There will be great opportunities for further palliative care input at WONCA in Seoul in 2018 and in regional conferences before then.
2017-18 Plans
In 2017-18 our SIG plans to recruit more members, and maintain a strong advocacy for family physicians to play an increasing role in the care of people with cancer and also people who would benefit from a palliative care approach, independent of their illness. The group will highlight the practical nature of the WHO 2016 publication on Integrating palliative care in all settings, especially in the community.
We will try to hold meetings at regional and world WONCA meetings, and also at Palliative care and Cancer conference to explain our role to specialists.
In 2017, we will run a workshop on cancer survivorship at WONCA Prague in June 2017. Annette Berendsen and David Weller have taken the lead on this.

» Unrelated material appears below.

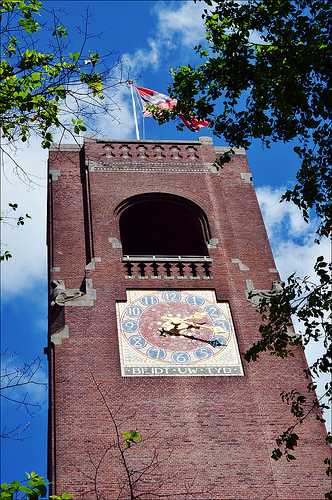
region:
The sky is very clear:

We expect this workshop to be a success as they usually are. However, we find it a bit harsh to invite speakers who have to pay the full congress fee.
We hope to intensify the collaboration with The Cancer and Primary Care Research International Network (Ca-PRI).
After running a jointly-badged all-day workshop with Ca-PRI at the European Cancer Congress (ECCO) in Amsterdam January 28, we hope for an on-going collaboration because the all-day workshop was very successful and well-attended.
David Weller is organising a
conference in April 2017 in Scotland to which all WONCA members are most welcome.
Some members of the palliative sub-group of Scott Murray have produced a video that they are translating into different languages to explain a rationale for early palliative care. They decided it was a very useful educational tool for GPs, so it is now published and a podcast
in the BMJ. And also available on
Facebook. They plan to do a further blog for WONCA to alert members about it.
We were invited by the European Commission Initiative on Breast Cancer (ECIBC) for a meeting at the Joint Research Centre (JRC) in Ispra to explore possible collaboration. This meeting will take place in May 2017.
Meanwhile the SIG and International Palliative Care Network are going ahead to help different countries to integrate palliative care in primary care, using
the Toolkit developed by the EAPC Taskforce and WONCA in 2016.